AIM – Rewrite every line of the listing below, swapping "common name" for "vernacular name" and leaving the rest unchanged. Omit the pictures.

-- Start DATA SHOWN --

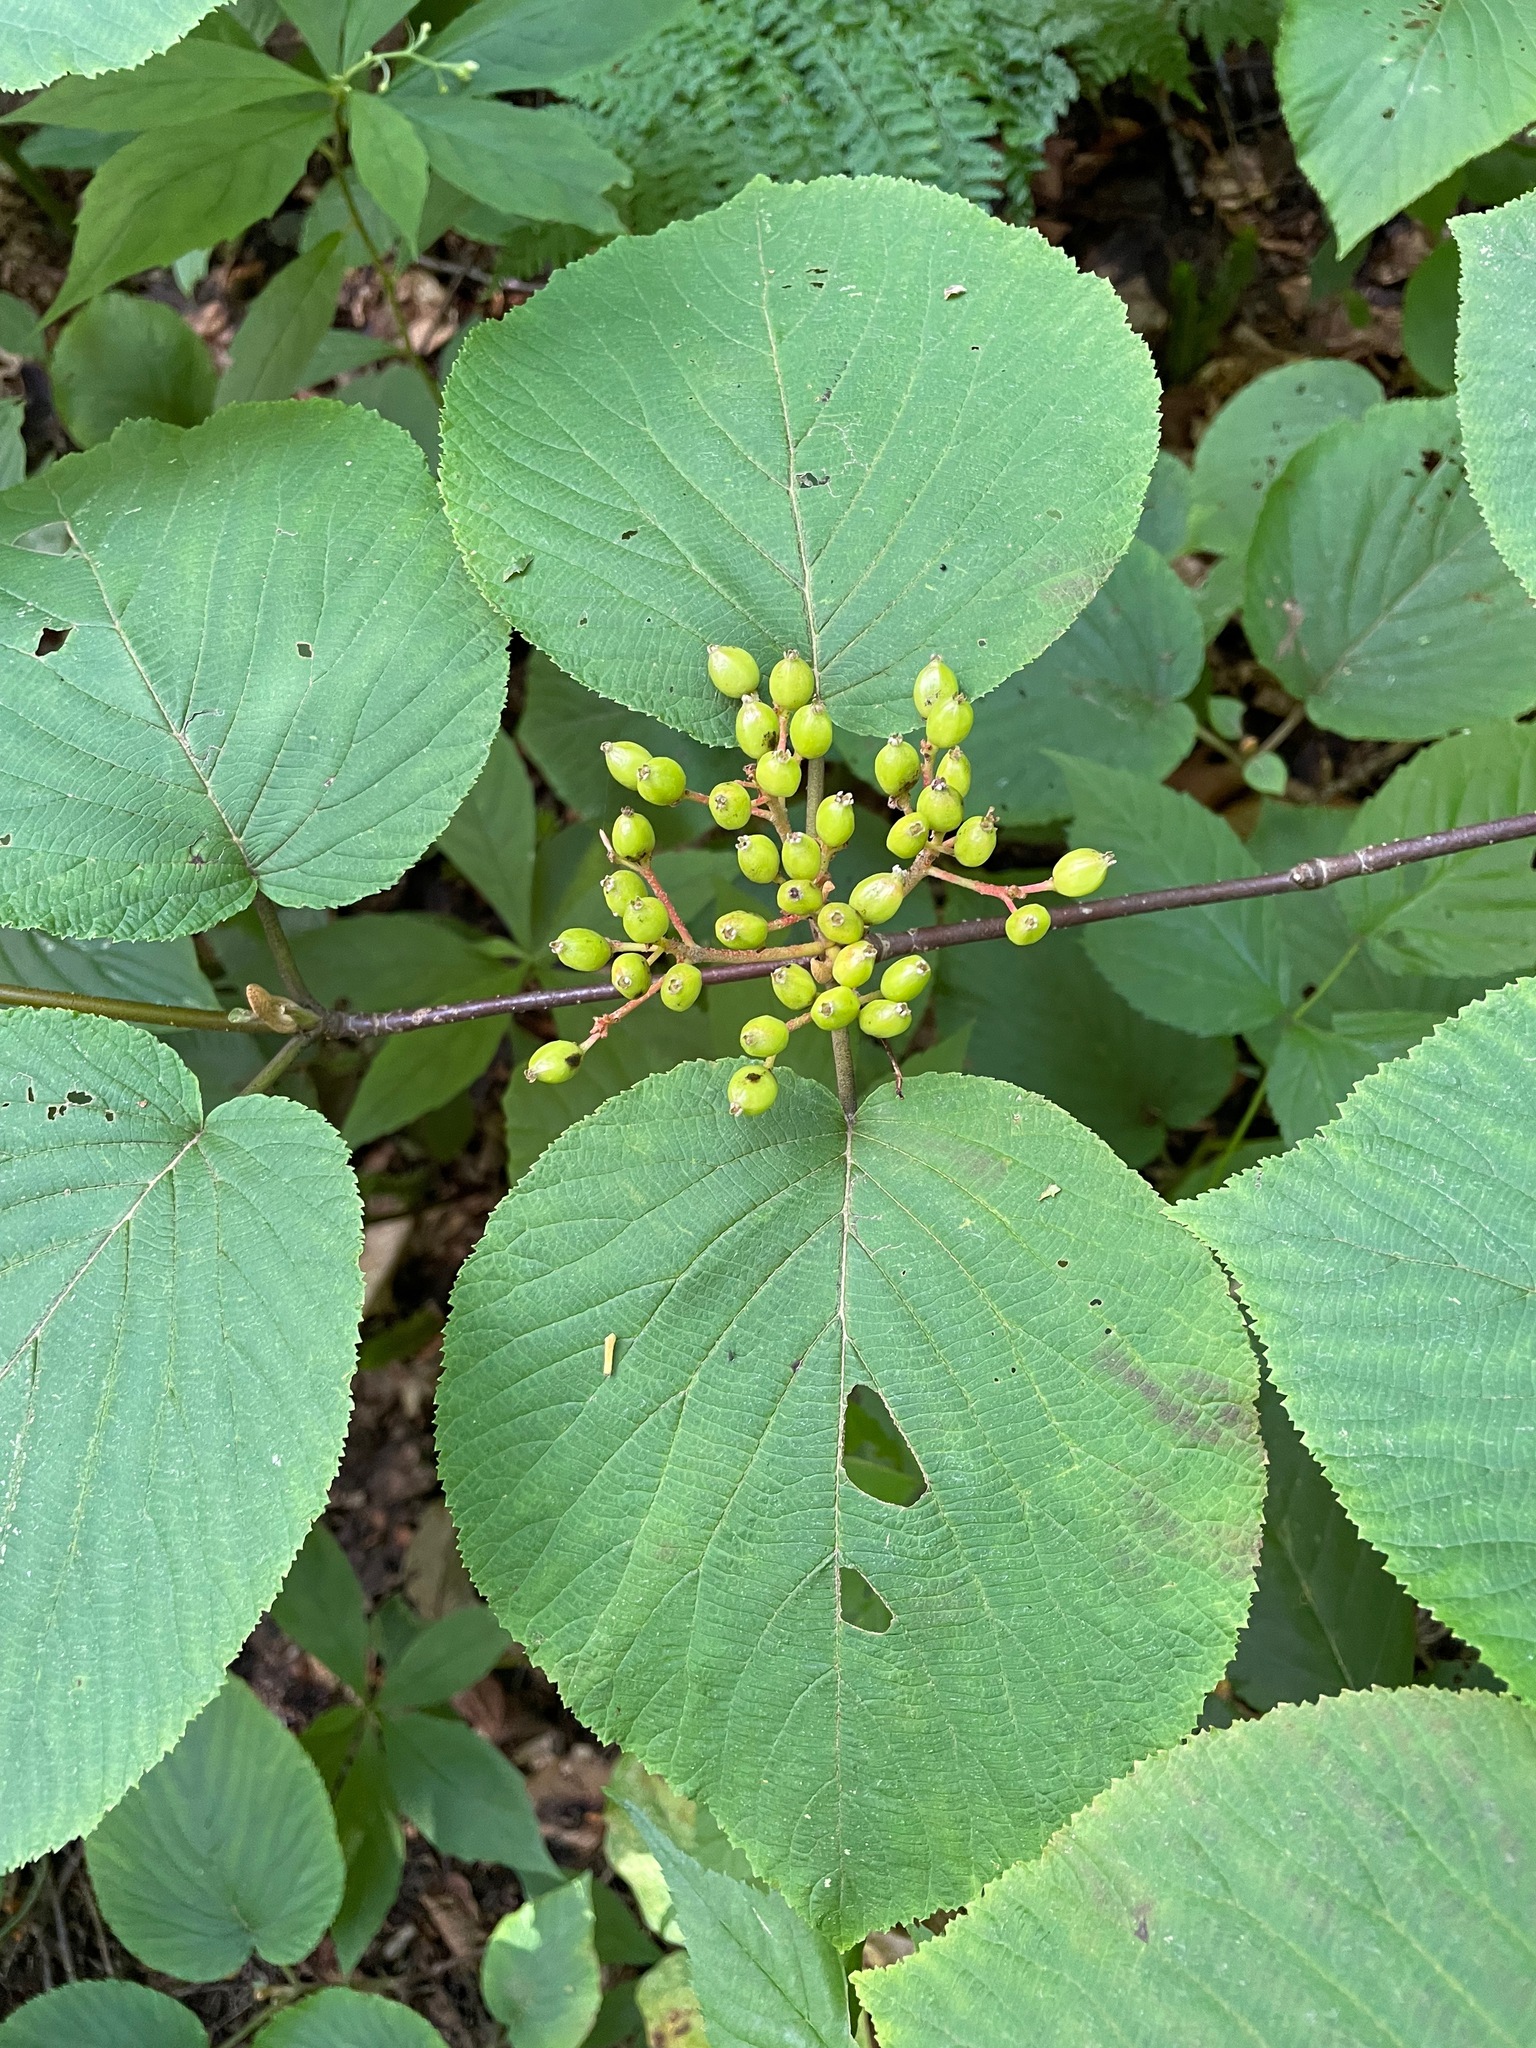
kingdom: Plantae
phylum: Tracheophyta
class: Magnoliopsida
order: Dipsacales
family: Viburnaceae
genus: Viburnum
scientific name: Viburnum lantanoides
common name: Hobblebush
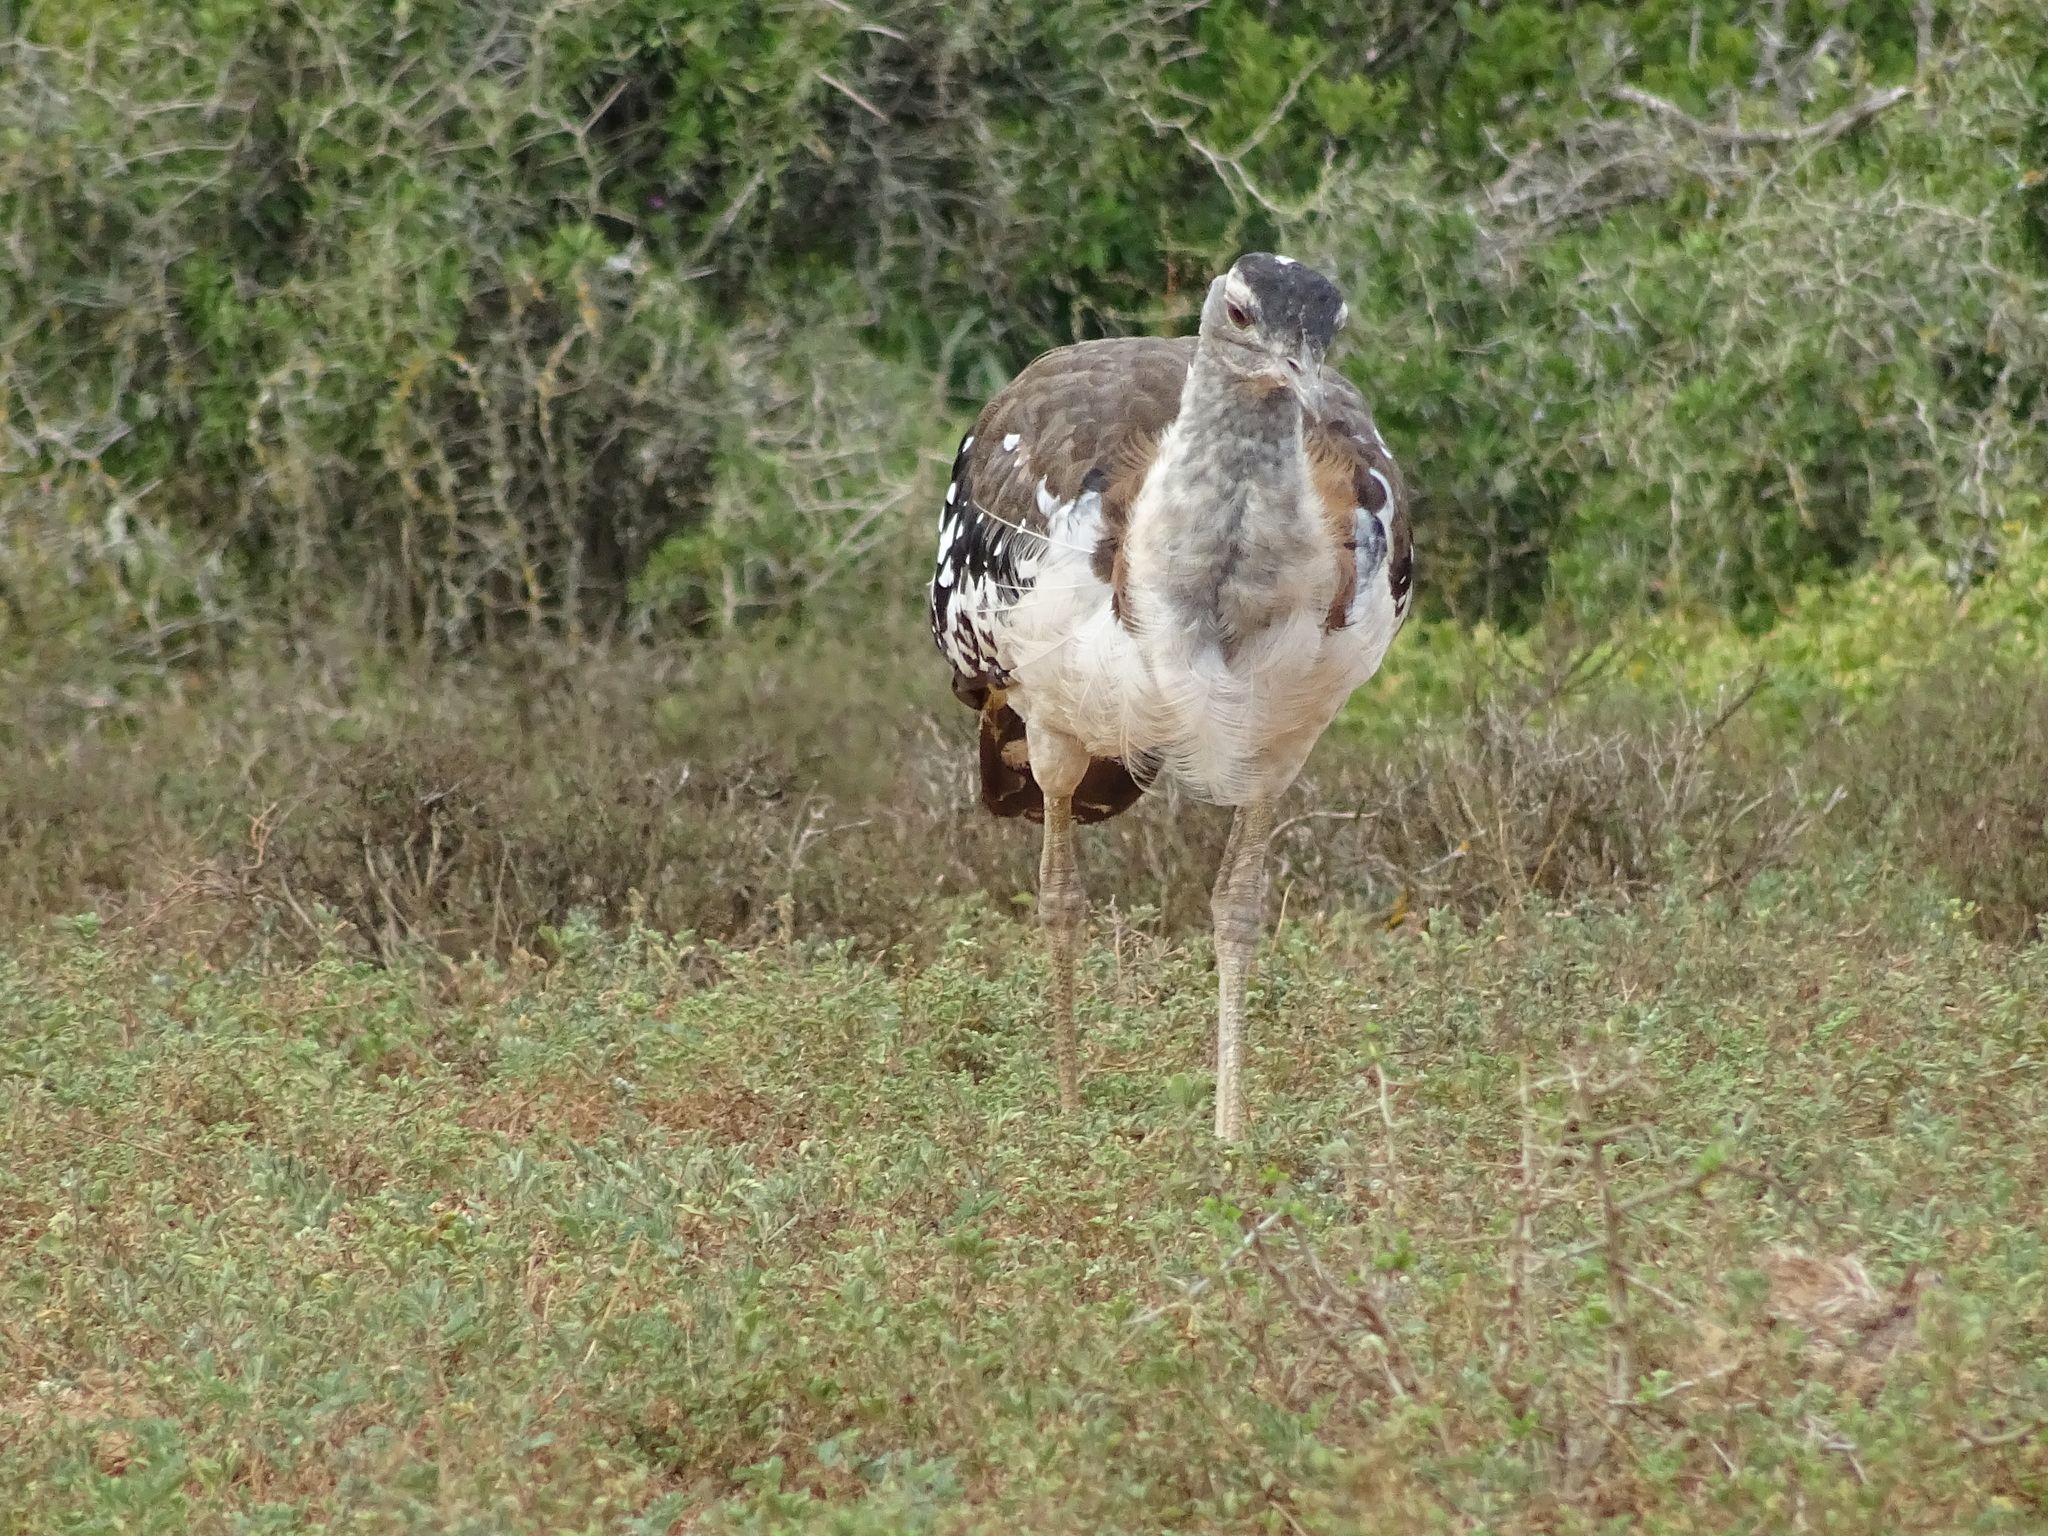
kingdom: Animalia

-- End DATA SHOWN --

FINAL ANSWER –
kingdom: Plantae
phylum: Tracheophyta
class: Magnoliopsida
order: Dipsacales
family: Viburnaceae
genus: Viburnum
scientific name: Viburnum lantanoides
vernacular name: Hobblebush
kingdom: Animalia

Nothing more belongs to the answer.